There is definitely a correct way to make a BYOD strategy for a workplace, and there are definitely mistakes that organisations and people can make when it comes to using their own mobile devices. We spoke to TechQuarters, a London IT support company with lots of experience setting up sae BYOD policies for their customers. According to them, the most important thing to do is set out rules and policies for the company. Below are some of the top mistakes organisations and people can make if a secure BYOD strategy has not been laid out.


  1. No criteria for work devices

To start with, not all work devices are created equal; some devices employees use might be older than others. Some devices might have been manufactured with better hardware security than others. Some mobile devices might not be compatible with the mobile applications the company requires employees to have and use. All of these factors can have negative effects on the company and the employees ability to work – what if their 3-year-old mobile phone has a vulnerability that cyber criminals could exploit?


  1. Mixing personal and business information

One of the biggest hurdles with BYOD management is the potential for company data and person data to intermingle within a user’s phone. There are a number of problems with this happening; for one thing, when company and personal data intermingles it can become harder to keep track of it all – this makes it much easier for company data to leak out by mistake. Other issues could arise if, for example, a user has a shared data plan with a partner or family; information such as company contacts could find their way onto the devices of the user’s partner or families – this could lead to a significant privacy infringement by accident.

The segregation of company data from personal data on a user’s phone is a critical step in mobile device management in a business.


  1. Losing company data if a phone is broken, lost or stolen

If a business does not set out strict BYOD policies, a lot can go wrong depending on what each individual user’s common practices with their phone are.
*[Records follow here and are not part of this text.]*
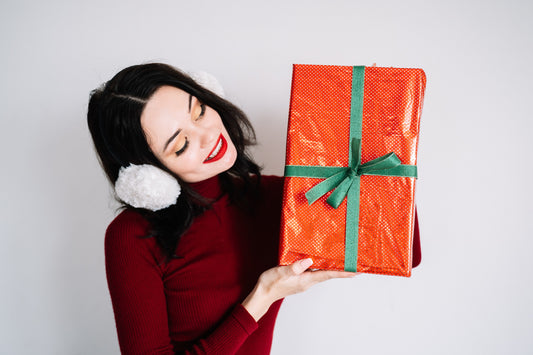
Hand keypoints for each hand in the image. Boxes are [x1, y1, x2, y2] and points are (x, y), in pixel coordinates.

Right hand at [242, 258, 356, 320]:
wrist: (262, 294)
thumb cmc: (270, 283)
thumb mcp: (282, 272)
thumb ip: (295, 266)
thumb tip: (310, 261)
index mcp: (306, 280)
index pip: (328, 275)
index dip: (342, 273)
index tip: (355, 272)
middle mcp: (307, 282)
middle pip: (328, 274)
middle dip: (340, 270)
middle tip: (354, 265)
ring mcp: (303, 282)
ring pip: (321, 273)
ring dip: (331, 268)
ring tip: (340, 262)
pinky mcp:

For instance, some users might be prone to putting their phones down somewhere and forgetting where they left it – the user might lose their phone by leaving it on public transport; worse yet, they might leave it where it is likely to get stolen; and what if an employee simply drops their phone and breaks it? What would happen to the company data in any of those 3 scenarios?

If BYOD policies are to be put in place in a company, there should also be meticulous backup policies to make sure that company data cannot be lost forever. What is more, many mobile device management solutions enable companies to wipe a phone remotely if it gets lost or stolen.
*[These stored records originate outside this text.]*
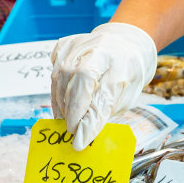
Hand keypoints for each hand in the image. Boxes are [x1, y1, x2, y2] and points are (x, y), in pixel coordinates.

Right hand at [49, 22, 156, 150]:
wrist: (127, 45)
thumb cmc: (128, 74)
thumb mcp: (124, 96)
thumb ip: (101, 113)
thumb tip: (80, 138)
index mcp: (110, 53)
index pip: (87, 81)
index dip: (80, 112)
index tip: (78, 139)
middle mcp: (89, 43)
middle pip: (69, 79)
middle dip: (70, 111)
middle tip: (73, 132)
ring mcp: (74, 43)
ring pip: (58, 77)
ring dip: (61, 104)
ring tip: (68, 121)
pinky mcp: (63, 45)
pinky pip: (55, 71)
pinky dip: (58, 91)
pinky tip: (66, 103)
  1. Connecting to public networks

One of the many advantages of working with a mobile device is the flexibility it gives you to work while you’re on the go. With a work device, you can take work with you on your commute, or while you’re out getting lunch. However, a company should also consider the fact that working on a phone whilst out of the office might mean having to connect to an unsecured network. Almost all public networks – such as the ones available in cafes, restaurants, and shops – will be unsecured, or at least have much less security than the private network used in one’s office.

One solution a company can take is to roll out a company-approved VPN client that all users install on their phone and use while they are working.


  1. Storing company data on potentially infected devices

There are millions of apps available on smartphones, and unfortunately, many apps even on legitimate app stores contain malware, spyware, and adware. The last thing a company wants to happen is have their company data stolen from an employee’s device because they have downloaded a suspicious app. Less serious, but still significant issues might also be an employee experiencing downtime because their phone is infected with a virus and they can’t use it.

Antivirus/anti-malware policies exist for this purpose; a company approves their antivirus solution and then installs it on every person device enrolled with the company. A company should make efforts to find out what phone each employee will plan to use as their device, so that they can be sure to select an antivirus solution that is supported on every user’s device.